SELECTED TEXT:
Anna M. Gade is a scholar of Islam, religion, Southeast Asia and environmental studies and is Vilas Distinguished Achievement Professor in the Gaylord Nelson Institute for Environmental Studies at the University of Wisconsin-Madison. She is also currently serving as an Associate Dean of the same Institute where she teaches courses in Environmental Humanities, Islamic Studies, and the academic study of religion and ethics in the Religious Studies Program.

Biography
Gade was born in Berkeley, California and graduated from Berkeley High School (California). She completed her B. A. in mathematics at Swarthmore College, in Swarthmore, Pennsylvania. She holds a master's from the University of Chicago and received her Ph.D. with distinction in the history of religions from the University of Chicago Divinity School, specializing in Islam. She has held teaching positions at different institutions in the United States and abroad including Cornell University (Near Eastern Studies), Princeton University (Music/Religion), Oberlin College (Religion), Victoria University of Wellington, New Zealand (Religious Studies), and in Languages and Cultures of Asia at University of Wisconsin-Madison. Since the 1900s, much of her research has been conducted in Indonesia.

DATASET EXTRACT:
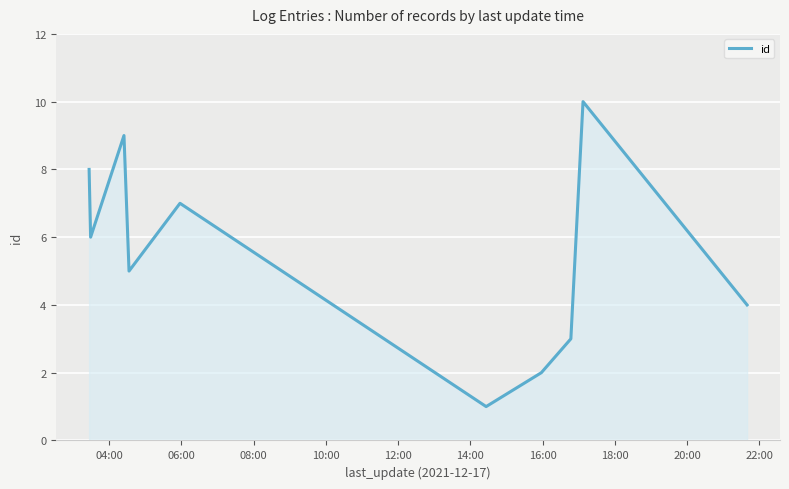

What is the maximum value shown in the chart?

10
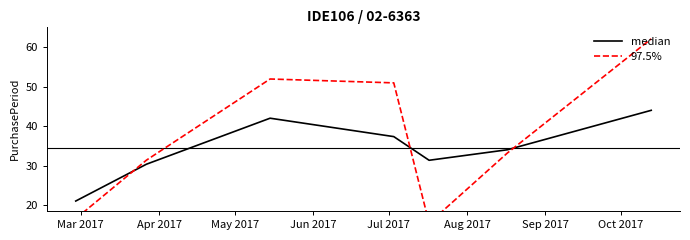

What are all the series names shown in the legend?

median, 97.5%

WORK ORDER 1: List every institution where the biography of Anna M. Gade says she has held teaching positions.
WORK ORDER 2: Repeat the biography of Anna M. Gade word for word, starting with "Anna M. Gade" and going on through "Religious Studies Program.".
WORK ORDER 3: In the biography of Anna M. Gade, what subject was her B.A. from Swarthmore College in?
Answer using only the biography of Anna M. Gade.

TASK SOLUTION 1: Cornell University, Princeton University, Oberlin College, Victoria University of Wellington, University of Wisconsin-Madison

TASK SOLUTION 2:
Anna M. Gade is a scholar of Islam, religion, Southeast Asia and environmental studies and is Vilas Distinguished Achievement Professor in the Gaylord Nelson Institute for Environmental Studies at the University of Wisconsin-Madison. She is also currently serving as an Associate Dean of the same Institute where she teaches courses in Environmental Humanities, Islamic Studies, and the academic study of religion and ethics in the Religious Studies Program.

TASK SOLUTION 3: Mathematics.